Who Are Those Guys?
Torri Walters, a Manhattan hair stylist, had seen the ads often enough to be intrigued. The 30-sec. TV spots featured celebrities such as Yankee pitcher Andy Pettitte and former Miss America Heather Whitestone McCallum testifying that their most important relationship was with God and praising a book called Power for Living. The ads ran about 50 times a day on CNN alone; print versions showed up in TIME and other magazines and on the walls of the A train Walters took to work. They were mysterious. They bore the name of no known ministry but merely the words Arthur S. DeMoss Foundation and an 800 number for ordering a free booklet. "I kept seeing it and seeing it," Walters says. "And one day I just thought, O.K., let me check it out." She did so, she acknowledged later when quizzed about the book's impact on her, partly because she had been feeling a bit distant from God. And partly out of curiosity. "I was thinking, What's the gimmick? There's always a gimmick. And who is this foundation?"
Who, indeed? Although the spots' frequency has been reduced for summer, the advertising database CMR reports that in the six months ending last March the DeMoss Foundation spent more than $27.8 million--a sum outpacing the media buy of a presidential campaign--on a saturation blitz that was most likely publicizing Power for Living. DeMoss ranks 73rd among U.S. foundations, and it's one of the most secretive. Journalists who call its Florida offices receive demurrals ("We're not a cult, but we can't say what we are," one was told) and a fax stating "The Foundation has a history of not seeking publicity." Foundation grantees sign a confidentiality agreement so strict that they will not even discuss the group to praise it.

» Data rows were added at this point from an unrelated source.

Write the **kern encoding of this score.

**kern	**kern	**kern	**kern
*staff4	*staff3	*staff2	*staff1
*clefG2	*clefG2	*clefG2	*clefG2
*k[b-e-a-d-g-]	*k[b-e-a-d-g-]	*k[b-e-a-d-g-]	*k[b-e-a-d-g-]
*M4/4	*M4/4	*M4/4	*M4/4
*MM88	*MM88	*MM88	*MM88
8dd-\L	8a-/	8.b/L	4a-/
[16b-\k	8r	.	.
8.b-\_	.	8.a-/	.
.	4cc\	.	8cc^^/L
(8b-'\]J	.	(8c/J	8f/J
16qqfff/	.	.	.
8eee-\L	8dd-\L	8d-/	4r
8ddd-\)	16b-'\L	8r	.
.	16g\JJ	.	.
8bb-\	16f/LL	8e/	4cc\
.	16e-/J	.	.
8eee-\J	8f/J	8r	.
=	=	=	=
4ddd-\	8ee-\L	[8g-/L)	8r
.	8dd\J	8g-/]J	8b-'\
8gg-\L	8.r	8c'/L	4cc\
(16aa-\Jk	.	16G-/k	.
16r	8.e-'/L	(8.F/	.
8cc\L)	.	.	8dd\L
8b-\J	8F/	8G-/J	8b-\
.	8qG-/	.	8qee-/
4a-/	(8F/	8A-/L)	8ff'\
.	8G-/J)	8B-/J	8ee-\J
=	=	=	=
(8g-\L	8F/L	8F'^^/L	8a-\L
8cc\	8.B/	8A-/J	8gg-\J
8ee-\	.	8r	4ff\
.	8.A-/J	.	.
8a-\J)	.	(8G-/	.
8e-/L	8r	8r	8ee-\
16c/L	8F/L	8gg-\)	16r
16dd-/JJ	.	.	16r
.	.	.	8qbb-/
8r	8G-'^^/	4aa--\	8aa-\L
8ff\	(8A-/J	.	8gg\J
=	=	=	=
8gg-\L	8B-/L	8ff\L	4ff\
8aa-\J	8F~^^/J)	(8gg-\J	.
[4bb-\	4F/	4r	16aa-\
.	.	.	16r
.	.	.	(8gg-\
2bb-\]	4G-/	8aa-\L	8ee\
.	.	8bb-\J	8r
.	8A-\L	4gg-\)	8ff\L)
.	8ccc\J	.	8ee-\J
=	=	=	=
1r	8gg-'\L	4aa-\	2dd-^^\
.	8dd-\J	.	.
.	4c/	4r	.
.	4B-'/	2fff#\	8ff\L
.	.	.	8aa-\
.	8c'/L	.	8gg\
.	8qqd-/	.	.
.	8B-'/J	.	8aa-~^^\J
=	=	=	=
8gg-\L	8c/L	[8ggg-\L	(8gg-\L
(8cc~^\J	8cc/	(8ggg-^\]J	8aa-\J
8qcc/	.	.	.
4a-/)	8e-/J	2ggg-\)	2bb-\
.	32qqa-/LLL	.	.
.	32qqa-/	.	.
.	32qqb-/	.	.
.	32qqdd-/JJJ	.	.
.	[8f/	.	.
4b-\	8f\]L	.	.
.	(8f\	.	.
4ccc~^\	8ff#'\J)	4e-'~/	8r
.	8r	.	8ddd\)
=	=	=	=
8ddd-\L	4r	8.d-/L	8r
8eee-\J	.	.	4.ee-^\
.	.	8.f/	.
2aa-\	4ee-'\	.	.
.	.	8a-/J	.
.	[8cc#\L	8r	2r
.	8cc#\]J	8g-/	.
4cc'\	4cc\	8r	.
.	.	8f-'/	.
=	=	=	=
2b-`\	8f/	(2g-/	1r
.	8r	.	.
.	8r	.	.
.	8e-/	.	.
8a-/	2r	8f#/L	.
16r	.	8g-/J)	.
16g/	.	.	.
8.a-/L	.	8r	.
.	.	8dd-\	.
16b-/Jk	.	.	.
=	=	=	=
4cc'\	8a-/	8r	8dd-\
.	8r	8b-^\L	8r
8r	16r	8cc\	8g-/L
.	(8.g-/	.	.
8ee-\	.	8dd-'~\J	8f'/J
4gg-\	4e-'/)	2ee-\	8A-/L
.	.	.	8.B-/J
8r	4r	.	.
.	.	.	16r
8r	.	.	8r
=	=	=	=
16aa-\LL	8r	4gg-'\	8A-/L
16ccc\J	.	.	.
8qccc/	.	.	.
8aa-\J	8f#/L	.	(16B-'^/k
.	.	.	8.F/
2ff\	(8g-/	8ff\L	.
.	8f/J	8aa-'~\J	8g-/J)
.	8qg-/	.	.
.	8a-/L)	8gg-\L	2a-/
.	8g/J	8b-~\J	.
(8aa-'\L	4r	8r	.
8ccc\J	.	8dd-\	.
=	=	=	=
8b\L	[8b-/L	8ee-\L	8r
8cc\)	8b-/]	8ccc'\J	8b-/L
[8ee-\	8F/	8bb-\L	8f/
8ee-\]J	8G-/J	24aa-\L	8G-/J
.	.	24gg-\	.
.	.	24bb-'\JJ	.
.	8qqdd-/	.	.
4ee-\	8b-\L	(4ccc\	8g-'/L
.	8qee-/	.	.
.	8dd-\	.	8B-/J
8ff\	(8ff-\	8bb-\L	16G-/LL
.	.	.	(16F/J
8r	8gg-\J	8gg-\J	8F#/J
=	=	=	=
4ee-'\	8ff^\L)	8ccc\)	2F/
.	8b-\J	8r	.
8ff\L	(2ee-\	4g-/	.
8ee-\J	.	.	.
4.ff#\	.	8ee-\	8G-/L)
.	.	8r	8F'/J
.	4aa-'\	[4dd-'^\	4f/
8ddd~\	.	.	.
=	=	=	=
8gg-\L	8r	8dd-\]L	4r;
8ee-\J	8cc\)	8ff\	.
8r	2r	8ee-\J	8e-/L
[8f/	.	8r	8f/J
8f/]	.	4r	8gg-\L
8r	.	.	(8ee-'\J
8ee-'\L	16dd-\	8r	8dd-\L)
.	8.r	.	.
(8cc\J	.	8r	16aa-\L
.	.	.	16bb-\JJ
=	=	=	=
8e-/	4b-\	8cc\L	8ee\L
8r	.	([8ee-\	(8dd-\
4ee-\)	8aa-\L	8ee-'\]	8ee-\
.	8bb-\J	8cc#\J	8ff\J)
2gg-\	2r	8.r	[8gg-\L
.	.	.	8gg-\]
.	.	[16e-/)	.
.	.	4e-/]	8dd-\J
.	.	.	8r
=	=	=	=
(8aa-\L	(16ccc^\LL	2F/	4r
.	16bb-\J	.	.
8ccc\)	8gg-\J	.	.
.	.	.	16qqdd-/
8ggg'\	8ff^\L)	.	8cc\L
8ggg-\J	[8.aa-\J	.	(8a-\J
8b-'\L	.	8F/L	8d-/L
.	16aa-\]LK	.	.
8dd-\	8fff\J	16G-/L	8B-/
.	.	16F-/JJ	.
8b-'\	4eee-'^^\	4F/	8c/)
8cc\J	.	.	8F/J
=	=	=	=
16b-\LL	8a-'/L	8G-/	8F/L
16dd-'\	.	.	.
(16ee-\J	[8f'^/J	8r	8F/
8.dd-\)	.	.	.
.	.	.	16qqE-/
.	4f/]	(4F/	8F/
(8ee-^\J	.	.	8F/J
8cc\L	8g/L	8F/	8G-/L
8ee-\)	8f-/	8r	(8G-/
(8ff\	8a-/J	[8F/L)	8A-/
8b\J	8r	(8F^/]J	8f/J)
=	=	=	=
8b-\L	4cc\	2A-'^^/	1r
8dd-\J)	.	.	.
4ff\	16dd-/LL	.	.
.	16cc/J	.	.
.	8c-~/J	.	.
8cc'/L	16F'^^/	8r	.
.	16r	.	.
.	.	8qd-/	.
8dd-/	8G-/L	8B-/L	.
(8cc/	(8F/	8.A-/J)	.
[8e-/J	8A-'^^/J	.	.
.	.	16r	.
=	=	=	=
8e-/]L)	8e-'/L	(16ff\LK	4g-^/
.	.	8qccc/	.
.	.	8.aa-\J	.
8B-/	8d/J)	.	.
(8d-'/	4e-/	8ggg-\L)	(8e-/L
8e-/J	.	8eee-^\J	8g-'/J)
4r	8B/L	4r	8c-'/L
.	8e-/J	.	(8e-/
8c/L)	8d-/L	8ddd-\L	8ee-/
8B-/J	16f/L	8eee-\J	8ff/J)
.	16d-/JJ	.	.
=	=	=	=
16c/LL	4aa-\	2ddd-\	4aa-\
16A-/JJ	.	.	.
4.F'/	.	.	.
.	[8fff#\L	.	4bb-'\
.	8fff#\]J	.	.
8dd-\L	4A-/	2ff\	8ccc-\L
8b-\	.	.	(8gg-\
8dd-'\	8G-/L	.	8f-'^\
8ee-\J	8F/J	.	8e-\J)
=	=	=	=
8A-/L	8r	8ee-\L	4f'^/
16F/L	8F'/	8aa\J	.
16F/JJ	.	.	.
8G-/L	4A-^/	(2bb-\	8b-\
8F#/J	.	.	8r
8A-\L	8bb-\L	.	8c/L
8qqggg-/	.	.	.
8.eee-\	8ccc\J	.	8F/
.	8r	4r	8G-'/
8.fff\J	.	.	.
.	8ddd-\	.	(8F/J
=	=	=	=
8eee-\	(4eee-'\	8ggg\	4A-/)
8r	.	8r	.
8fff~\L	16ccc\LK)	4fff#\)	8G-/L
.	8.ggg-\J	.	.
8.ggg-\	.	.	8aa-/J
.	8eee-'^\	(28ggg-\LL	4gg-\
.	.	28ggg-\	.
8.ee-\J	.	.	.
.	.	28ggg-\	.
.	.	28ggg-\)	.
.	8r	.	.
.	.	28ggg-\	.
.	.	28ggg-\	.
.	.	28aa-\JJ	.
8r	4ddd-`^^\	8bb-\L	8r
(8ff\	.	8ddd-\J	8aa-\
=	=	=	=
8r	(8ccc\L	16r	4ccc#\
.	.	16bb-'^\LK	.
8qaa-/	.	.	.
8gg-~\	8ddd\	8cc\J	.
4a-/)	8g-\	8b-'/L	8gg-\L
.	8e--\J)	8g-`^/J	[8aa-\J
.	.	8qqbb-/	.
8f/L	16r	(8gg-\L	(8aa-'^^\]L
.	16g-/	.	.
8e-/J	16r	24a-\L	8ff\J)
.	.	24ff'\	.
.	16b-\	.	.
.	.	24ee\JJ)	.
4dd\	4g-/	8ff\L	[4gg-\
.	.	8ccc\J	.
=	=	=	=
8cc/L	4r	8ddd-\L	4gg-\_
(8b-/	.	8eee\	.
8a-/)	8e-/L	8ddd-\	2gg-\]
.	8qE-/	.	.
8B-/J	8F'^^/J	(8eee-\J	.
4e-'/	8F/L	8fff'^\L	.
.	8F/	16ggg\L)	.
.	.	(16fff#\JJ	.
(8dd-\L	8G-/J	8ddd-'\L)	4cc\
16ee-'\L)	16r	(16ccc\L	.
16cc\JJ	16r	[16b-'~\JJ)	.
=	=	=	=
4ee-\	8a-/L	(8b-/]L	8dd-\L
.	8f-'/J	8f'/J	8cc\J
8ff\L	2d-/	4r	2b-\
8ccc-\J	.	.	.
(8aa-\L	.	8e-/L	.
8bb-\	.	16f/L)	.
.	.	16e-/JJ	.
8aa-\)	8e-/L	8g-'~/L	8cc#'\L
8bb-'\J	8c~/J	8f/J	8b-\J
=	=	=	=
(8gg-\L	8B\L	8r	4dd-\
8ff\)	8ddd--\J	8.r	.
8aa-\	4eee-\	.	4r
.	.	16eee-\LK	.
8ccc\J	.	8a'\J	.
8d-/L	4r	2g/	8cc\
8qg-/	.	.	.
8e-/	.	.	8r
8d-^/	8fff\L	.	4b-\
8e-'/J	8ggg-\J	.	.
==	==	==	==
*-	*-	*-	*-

Like a majority of DeMoss undertakings, the Power for Living campaign turns out to be a simple call to Christ. But a significant minority of the foundation's projects are harder edged, targeting abortion and gay rights and promoting a vision of a Christian America some find overzealous. The DeMoss family, led by matriarch Nancy, 61, is politically and theologically conservative. Its charity was "an early and significant supporter of the religious right," says William Martin, author of With God on Our Side, a history of the movement. As the DeMoss Foundation demonstrates its willingness to pour tens of millions into reaching a mass audience, it inevitably courts the question, What are its larger social goals?